En fait des premiers indices de fusion étoile à neutrons-trou noir sont apparus dans la première moitié de la troisième série d'observations de LIGO et Virgo (le run O3a) avec l'onde gravitationnelle candidate GW190426_152155, mais la qualité de son signal n'était pas suffisante pour être sûr qu'il ne s'agissait pas d'une fausse alarme. Et puis on se souvient qu'il y a eu le cas de GW190814 dont l'objet de plus faible masse ne faisait que 2,6 masses solaires : a priori un poil trop massif pour être une étoile à neutrons mais curieusement faiblement massif pour être un trou noir. 
Avec les deux évènements de janvier 2020, c'est très différent et sans ambiguïté : il ne peut s'agir que de fusions d'un trou noir avec une étoile à neutrons. 
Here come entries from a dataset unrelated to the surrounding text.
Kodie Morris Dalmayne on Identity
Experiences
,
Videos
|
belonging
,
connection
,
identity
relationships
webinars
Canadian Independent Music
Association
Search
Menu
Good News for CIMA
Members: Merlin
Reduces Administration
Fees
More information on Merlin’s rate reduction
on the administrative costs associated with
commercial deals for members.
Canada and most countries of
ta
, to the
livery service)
Les chercheurs des collaborations LIGO et Virgo montrent que GW200115 est une détection claire. Les trois détecteurs étaient en observation à ce moment-là, et un bon signal est obtenu à la fois dans l'interféromètre de LIGO Livingston et dans celui de LIGO Hanford (Virgo, étant moins sensible à ce moment là, a produi des données moins informatives). À partir de ces observations, l'algorithme de recherche GstLAL estime un taux de fausse alarme  < 10-5 par an, et les autres algorithmes de recherche s'accordent tous pour dire qu'il s'agit d'une détection significative.
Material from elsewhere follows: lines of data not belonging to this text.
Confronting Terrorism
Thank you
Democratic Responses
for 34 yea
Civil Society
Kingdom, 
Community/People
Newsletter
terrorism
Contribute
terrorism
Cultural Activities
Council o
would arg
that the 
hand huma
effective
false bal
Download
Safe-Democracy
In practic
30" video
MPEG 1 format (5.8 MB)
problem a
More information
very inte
GW200105 est un peu plus délicat car LIGO Hanford était hors ligne à ce moment-là, et seuls LIGO Livingston et Virgo étaient fonctionnels. Dans les données de Livingston, un beau "chirp" est visible, mais dans Virgo, le signal est malheureusement trop faible pour que les algorithmes de détection puissent l'utiliser. Néanmoins, le taux de fausse alarme a pu être calculé pour GW200105 et est égal à 0,357 par an, une valeur assez faible pour être exploitable en tous cas meilleur que pour GW190426_152155 (qui avait un taux de fausse alarme de 1,4 par an) mais quand même pas assez pour être absolument concluant selon les chercheurs. 

Après analyse des signaux de ces ondes gravitationnelles, les physiciens en déduisent les masses suivantes pour les composantes qui ont fusionné : 
GW200115 : un trou noir de 5,7 [+1,8 / -2,1] masses solaires et une étoile à neutrons de 1,5 [+0.7 / -0.3] masses solaires, ou bien 5,9 [+1,4 - 2,1] M et 1,4 [+0,2 / -0,2] masses solaires si on restreint le spin du secondaire à une valeur inférieure à  0,05). Les chercheurs notent que le trou noir fait partie des plus petits qui ont été vus dans des fusions. Quant à l'objet compact secondaire, sa masse se trouve parfaitement dans la gamme de masse des étoiles à neutrons.
GW200105 : un trou noir de 8,9 [+1,2 / -1,5] masses solaires et une étoile à neutrons de 1,9 [+0,3 / -0.2] masses solaires, ou bien 8,9 [+1,1 - 1,3] M et 1,9 [+0,2 / -0,2] en donnant un spin faible pour l'étoile à neutrons. Les chercheurs notent que l'étoile à neutrons est assez massive, un peu plus que la moyenne, mais il n'y a pas de doute.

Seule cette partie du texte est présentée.